Bees also have good colour vision. It's one reason flowers are so showy! They especially like blue, purple, violet, white and yellow. Planting flowers of a single species in clumps just over a metre in diameter, instead of scattering them, ensures bees are more likely to find them.
Bee species have different tongue lengths, which means they're adapted to different flowers. A variety of flower shapes will benefit a diversity of bees.
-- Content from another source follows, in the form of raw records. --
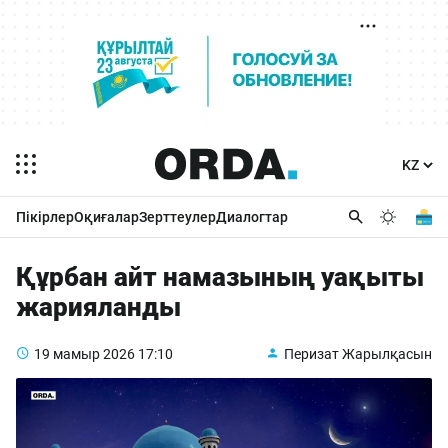
Пікірлер
Оқиғалар
Зерттеулер
Диалогтар
Құрбан айт намазының уақыты
жарияланды
19 мамыр 2026
17:10
Перизат Жарылқасын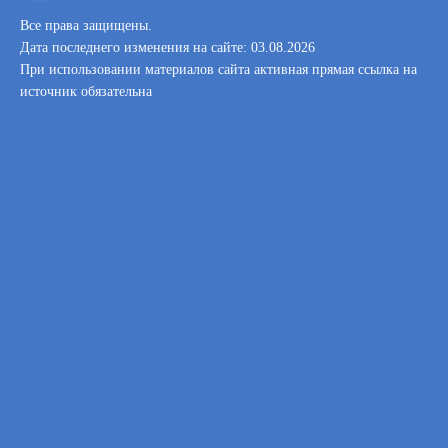
Все права защищены.
Дата последнего изменения на сайте: 03.08.2026
При использовании материалов сайта активная прямая ссылка на
источник обязательна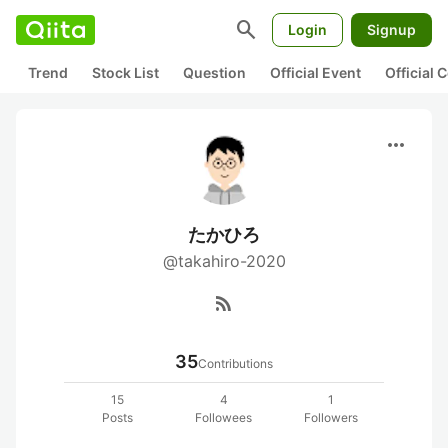
search
Login
Signup
Trend
Stock List
Question
Official Event
Official
more_horiz
たかひろ
@takahiro-2020
rss_feed
35
Contributions
15
4
1
Posts
Followees
Followers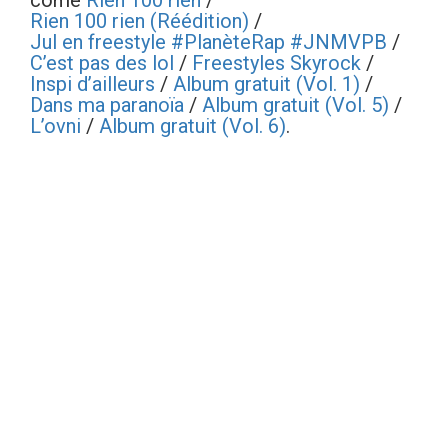
come
Rien 100 rien
/
Rien 100 rien (Réédition)
/
Jul en freestyle #PlanèteRap #JNMVPB
/
C’est pas des lol
/
Freestyles Skyrock
/
Inspi d’ailleurs
/
Album gratuit (Vol. 1)
/
Dans ma paranoïa
/
Album gratuit (Vol. 5)
/
L’ovni
/
Album gratuit (Vol. 6)
.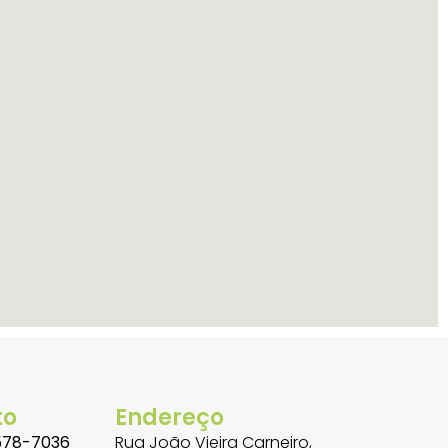
to
Endereço
578-7036
Rua João Vieira Carneiro,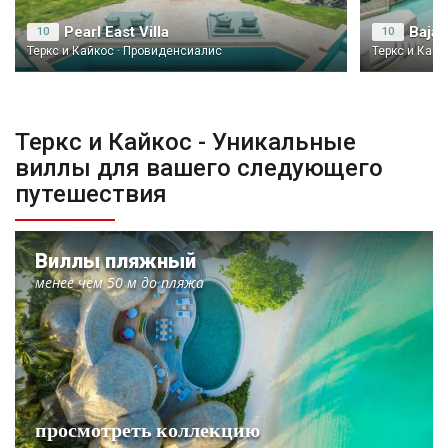
Pearl East Villa
10
10
Теркс и Кайкос · Провиденсиалис
Теркс и Кайк
Теркс и Кайкос - Уникальные
виллы для вашего следующего
путешествия
Виллы пляжный
менее чем 50 м до пляжа
просмотреть коллекцию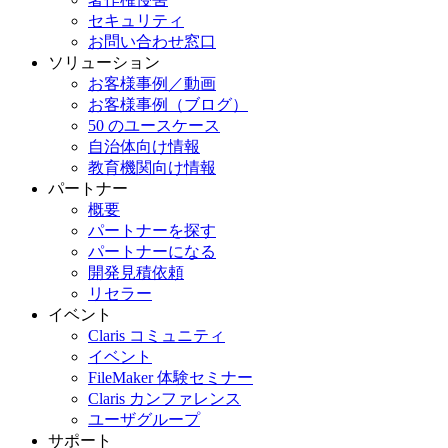
セキュリティ
お問い合わせ窓口
ソリューション
お客様事例／動画
お客様事例（ブログ）
50 のユースケース
自治体向け情報
教育機関向け情報
パートナー
概要
パートナーを探す
パートナーになる
開発見積依頼
リセラー
イベント
Claris コミュニティ
イベント
FileMaker 体験セミナー
Claris カンファレンス
ユーザグループ
サポート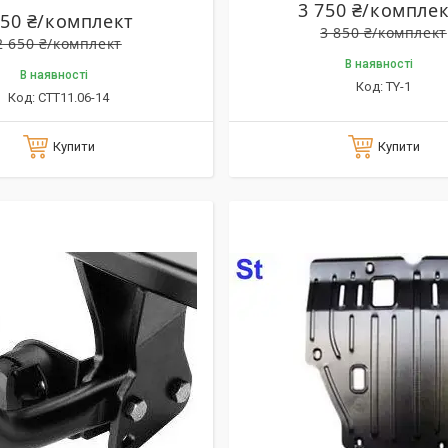
3 750 ₴/компле
550 ₴/комплект
3 850 ₴/комплект
2 650 ₴/комплект
В наявності
В наявності
TY-1
CTT11.06-14
Купити
Купити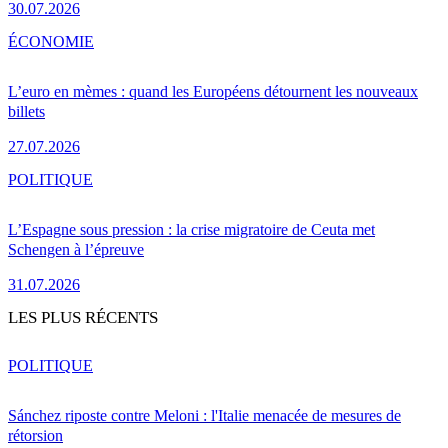
30.07.2026
ÉCONOMIE
L’euro en mèmes : quand les Européens détournent les nouveaux
billets
27.07.2026
POLITIQUE
L’Espagne sous pression : la crise migratoire de Ceuta met
Schengen à l’épreuve
31.07.2026
LES PLUS RÉCENTS
POLITIQUE
Sánchez riposte contre Meloni : l'Italie menacée de mesures de
rétorsion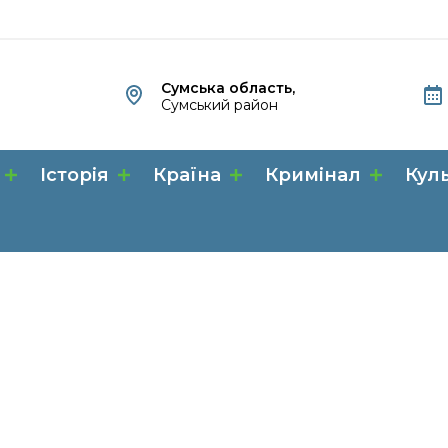
Сумська область,
Сумський район
Історія
Країна
Кримінал
Кул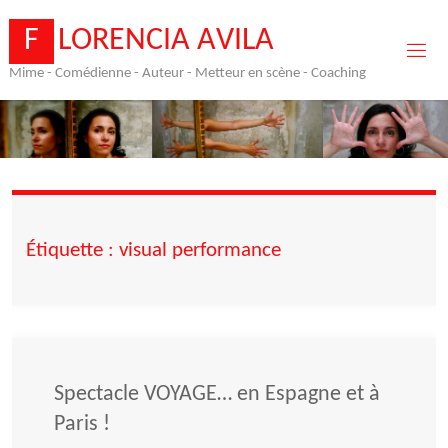
Skip
to
F
L
O
R
E
N
C
I
A
A
V
I
L
A
content
Mime - Comédienne - Auteur - Metteur en scène - Coaching
Étiquette :
visual performance
Spectacle VOYAGE… en Espagne et à
Paris !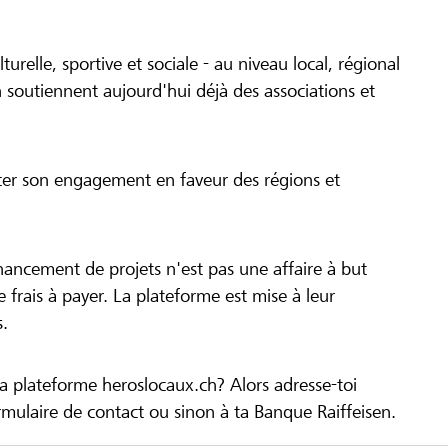
turelle, sportive et sociale - au niveau local, régional
 soutiennent aujourd'hui déjà des associations et
cer son engagement en faveur des régions et
inancement de projets n'est pas une affaire à but
 de frais à payer. La plateforme est mise à leur
s.
la plateforme heroslocaux.ch? Alors adresse-toi
ulaire de contact ou sinon à ta Banque Raiffeisen.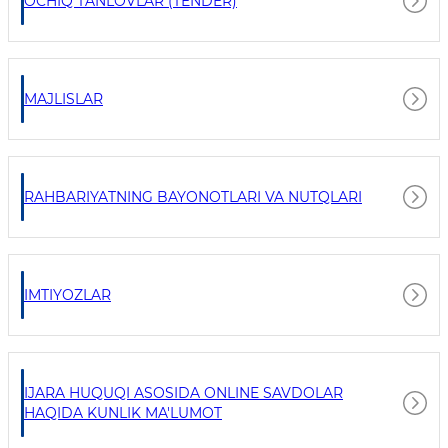
OCHIQ TANLOVLAR (TENDER)
MAJLISLAR
RAHBARIYATNING BAYONOTLARI VA NUTQLARI
IMTIYOZLAR
IJARA HUQUQI ASOSIDA ONLINE SAVDOLAR
HAQIDA KUNLIK MA'LUMOT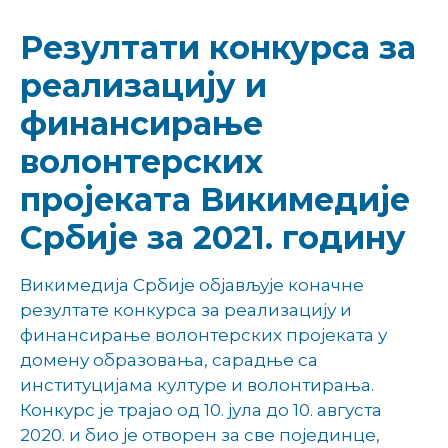
Резултати конкурса за
реализацију и
финансирање
волонтерских
пројеката Викимедије
Србије за 2021. годину
Викимедија Србије објављује коначне
резултате конкурса за реализацију и
финансирање волонтерских пројеката у
домену образовања, сарадње са
институцијама културе и волонтирања.
Конкурс је трајао од 10. јула до 10. августа
2020. и био је отворен за све појединце,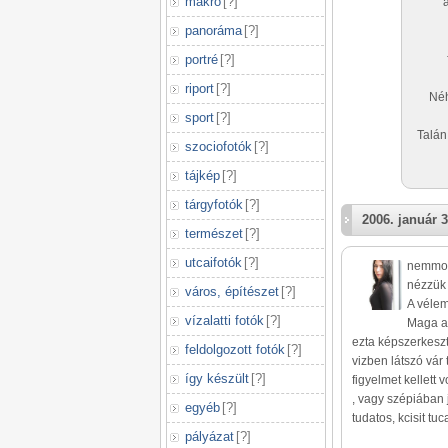
makró
[
?
]
panoráma
[
?
]
portré
[
?
]
riport
[
?
]
Néh
sport
[
?
]
Talán
szociofotók
[
?
]
tájkép
[
?
]
tárgyfotók
[
?
]
2006. január 3
természet
[
?
]
utcaifotók
[
?
]
nemmond
nézzük 
város, építészet
[
?
]
A véle
vízalatti fotók
[
?
]
Maga a 
ezta képszerkeszté
feldolgozott fotók
[
?
]
vizben látszó vár 
így készült
[
?
]
figyelmet kellett
, vagy szépiában
egyéb
[
?
]
tudatos, kcisit tuc
pályázat
[
?
]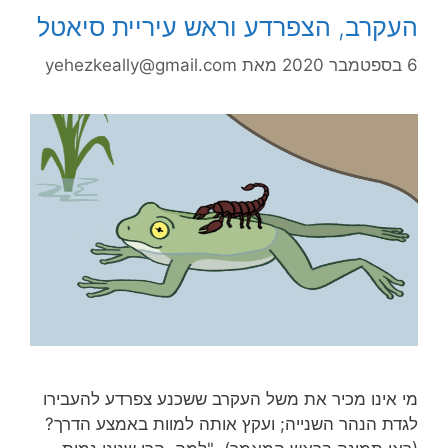
העקרב, הצפרדע וראש עיריית סיאטל
6 בספטמבר 2020
מאת
yehezkeally@gmail.com
מי אינו מכיר את משל העקרב ששכנע צפרדע להעבירו
לגדת הנהר השנייה; ועקץ אותה למוות באמצע הדרך?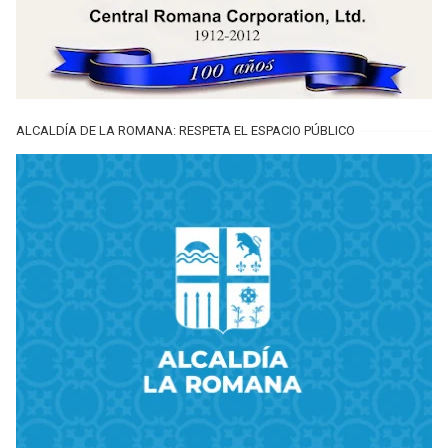
ALCALDÍA DE LA ROMANA: RESPETA EL ESPACIO PÚBLICO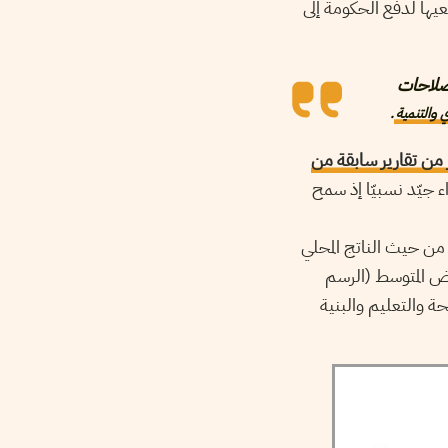
يها لدفع الحكومة إلى
إصلاحات
ي والتنمية
.
 من تقارير سابقة من
داء جيّد نسبيّا إذ سمح
من حيث الناتج المحلي
يض المتوسط (الرسم
صحة والتعليم والبنية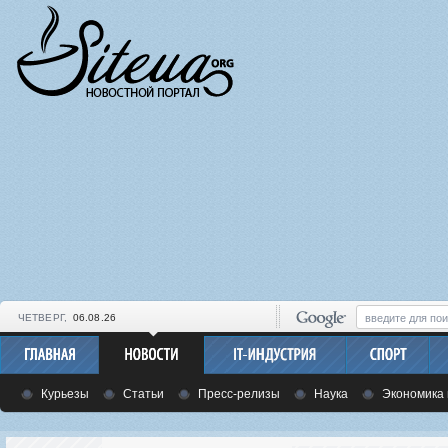
ЧЕТВЕРГ,
06.08.26
Курьезы
Статьи
Пресс-релизы
Наука
Экономика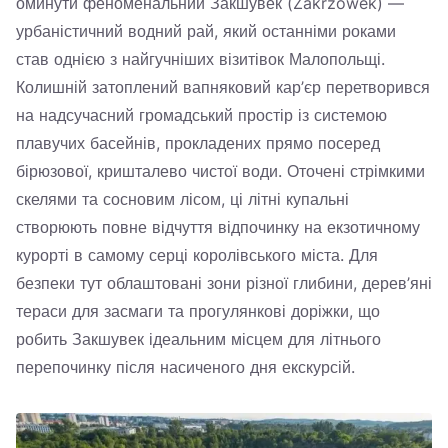
оминути феноменальний Закшувек (Zakrzówek) —
урбаністичний водний рай, який останніми роками
став однією з найгучніших візитівок Малопольщі.
Колишній затоплений вапняковий кар’єр перетворився
на надсучасний громадський простір із системою
плавучих басейнів, прокладених прямо посеред
бірюзової, кришталево чистої води. Оточені стрімкими
скелями та сосновим лісом, ці літні купальні
створюють повне відчуття відпочинку на екзотичному
курорті в самому серці королівського міста. Для
безпеки тут облаштовані зони різної глибини, дерев’яні
тераси для засмаги та прогулянкові доріжки, що
робить Закшувек ідеальним місцем для літнього
перепочинку після насиченого дня екскурсій.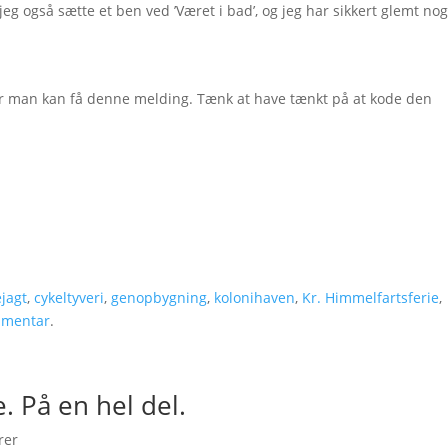
jeg også sætte et ben ved ’Været i bad’, og jeg har sikkert glemt nog
Hvor man kan få denne melding. Tænk at have tænkt på at kode den
.
jagt
,
cykeltyveri
,
genopbygning
,
kolonihaven
,
Kr. Himmelfartsferie
,
mmentar
.
e. På en hel del.
rer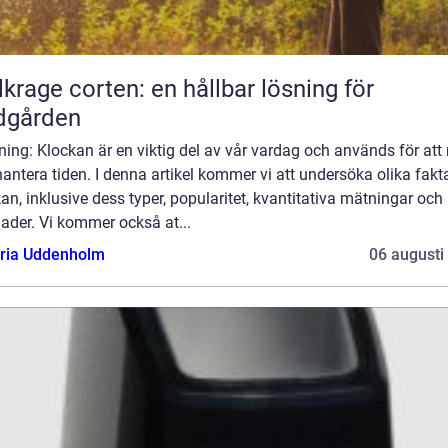
lkrage corten: en hållbar lösning för
dgården
ning: Klockan är en viktig del av vår vardag och används för att
antera tiden. I denna artikel kommer vi att undersöka olika fak
an, inklusive dess typer, popularitet, kvantitativa mätningar och
nader. Vi kommer också at...
oria Uddenholm
06 augusti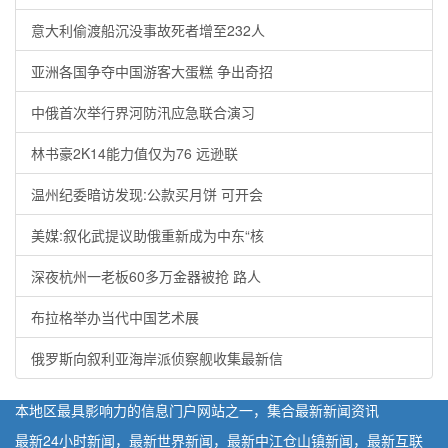
意大利偷渡船沉没事故死者增至232人
亚洲各国争夺中国游客大蛋糕 争出奇招
中俄首次举行界河防汛应急联合演习
林书豪2K14能力值仅为76 远逊联
温州纪委暗访发现:公款买月饼 可开会
美媒:叙化武提议助俄重新成为中东“核
深夜杭州一老板60多万金器被抢 路人
布拉格举办当代中国艺术展
俄罗斯向叙利亚海岸派侦察舰收集最新信
本地区最具影响力的信息门户网站之一，集合最新新闻资讯
最新24小时新闻，最新世界新闻，最新中江仓山镇新闻，最新互联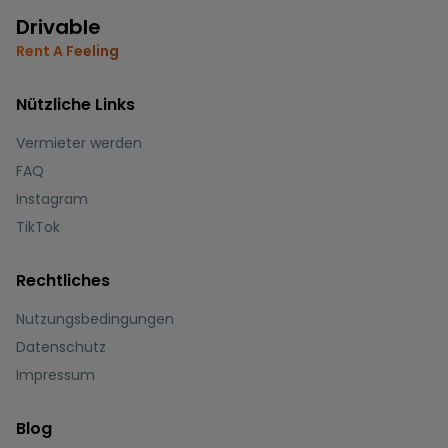
Drivable
Rent A Feeling
Nützliche Links
Vermieter werden
FAQ
Instagram
TikTok
Rechtliches
Nutzungsbedingungen
Datenschutz
Impressum
Blog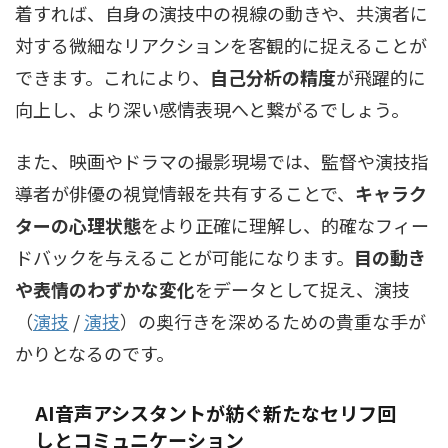
着すれば、自身の演技中の視線の動きや、共演者に
対する微細なリアクションを客観的に捉えることが
できます。これにより、
自己分析の精度
が飛躍的に
向上し、より深い感情表現へと繋がるでしょう。
また、映画やドラマの撮影現場では、監督や演技指
導者が俳優の視覚情報を共有することで、
キャラク
ターの心理状態
をより正確に理解し、的確なフィー
ドバックを与えることが可能になります。
目の動き
や表情のわずかな変化
をデータとして捉え、
演技
（
演技
/
演技
）
の奥行きを深めるための貴重な手が
かりとなるのです。
AI音声アシスタントが紡ぐ新たなセリフ回
しとコミュニケーション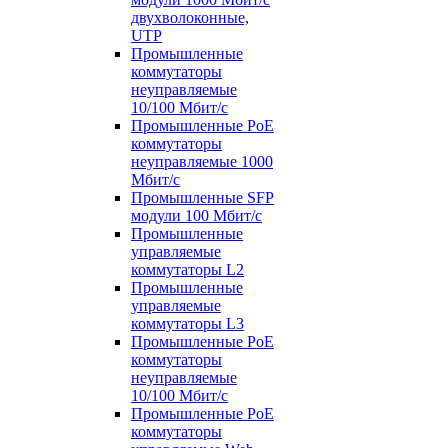
двухволоконные,
UTP
Промышленные
коммутаторы
неуправляемые
10/100 Мбит/с
Промышленные PoE
коммутаторы
неуправляемые 1000
Мбит/с
Промышленные SFP
модули 100 Мбит/c
Промышленные
управляемые
коммутаторы L2
Промышленные
управляемые
коммутаторы L3
Промышленные PoE
коммутаторы
неуправляемые
10/100 Мбит/с
Промышленные PoE
коммутаторы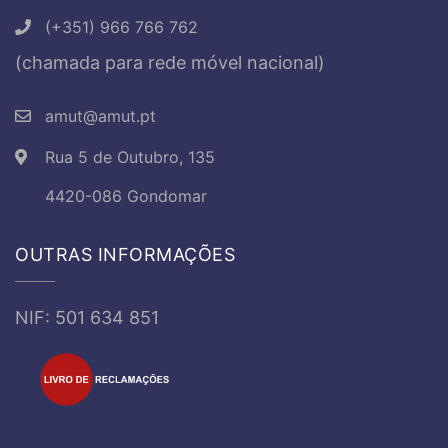
(+351) 966 766 762
(chamada para rede móvel nacional)
amut@amut.pt
Rua 5 de Outubro, 135
4420-086 Gondomar
OUTRAS INFORMAÇÕES
NIF: 501 634 851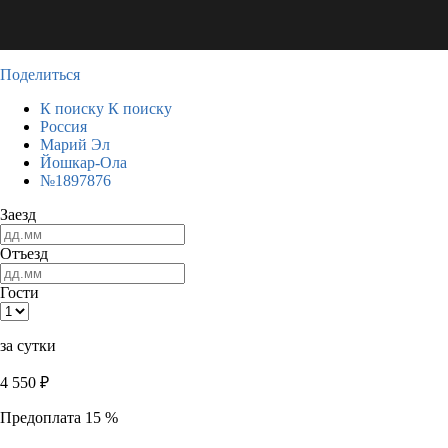
Поделиться
К поиску
К поиску
Россия
Марий Эл
Йошкар-Ола
№1897876
Заезд
Отъезд
Гости
за сутки
4 550
₽
Предоплата 15 %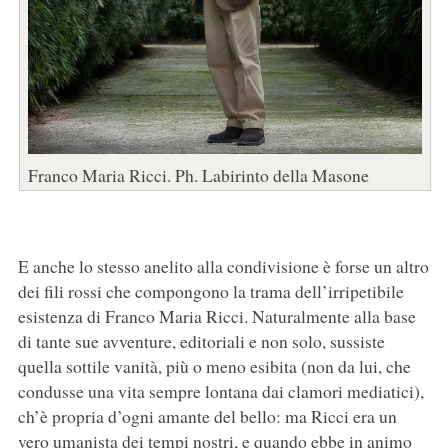
Franco Maria Ricci. Ph. Labirinto della Masone
E anche lo stesso anelito alla condivisione è forse un altro
dei fili rossi che compongono la trama dell’irripetibile
esistenza di Franco Maria Ricci. Naturalmente alla base
di tante sue avventure, editoriali e non solo, sussiste
quella sottile vanità, più o meno esibita (non da lui, che
condusse una vita sempre lontana dai clamori mediatici),
ch’è propria d’ogni amante del bello: ma Ricci era un
vero umanista dei tempi nostri, e quando ebbe in animo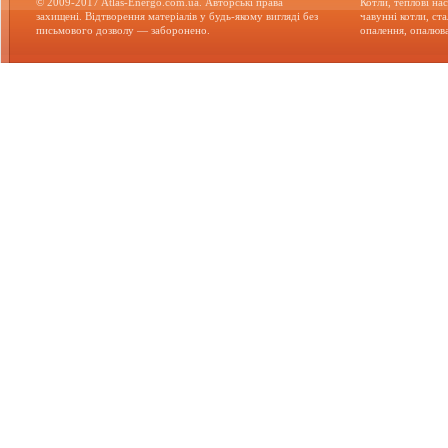
© 2009-2017 Atlas-Energo.com.ua. Авторські права
Котли, теплові нас
захищені. Відтворення матеріалів у будь-якому вигляді без
чавунні котли, ст
письмового дозволу — заборонено.
опалення, опалюва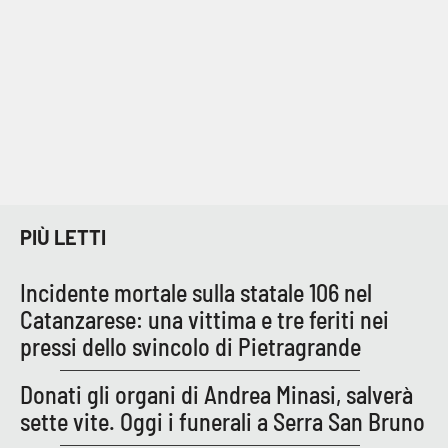
Parchi Marini Calabria
Leggendo Alvaro insieme
Imprese Di Calabria
Le perfidie di Antonella Grippo
Venti di comunicazione
PIÙ LETTI
Incidente mortale sulla statale 106 nel
STREAMING
Catanzarese: una vittima e tre feriti nei
LaC TV
pressi dello svincolo di Pietragrande
Donati gli organi di Andrea Minasi, salverà
LaC Network
sette vite. Oggi i funerali a Serra San Bruno
LaC OnAir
These plants, organized by blooming time, are just a few native to Canada that attract bees:
Early: blueberry, cotoneaster, crab- apple, cranberry, crocus, foxglove, heliotrope, hazelnut, heather, primrose, willow
Mid-season: blackberry, cat mint, catnip, chives, dahlia, hyssop, lavender, raspberry, sunflower, yarrow
Late: aster (perennial), beggar's tricks, borage, coneflower, cornflower, cosmos, goldenrod, pumpkin, sedum, squash
Build a Bee Bath
Bees and other beneficial insects— ladybugs, butterflies and predatory wasps—all need fresh water to drink, but most can't land in a conventional bird bath without crashing. You can help:
Line a shallow bowl or plate with rocks. Add water, but leave the rocks as dry islands to serve as landing pads. Place the bath on the ground in your garden. Put it near "problem plants"—those that get aphids, for example—and the beneficial insects that come to drink will look after them. Refresh the water daily, adding just enough to evaporate by day's end to avoid creating a mosquito breeding ground.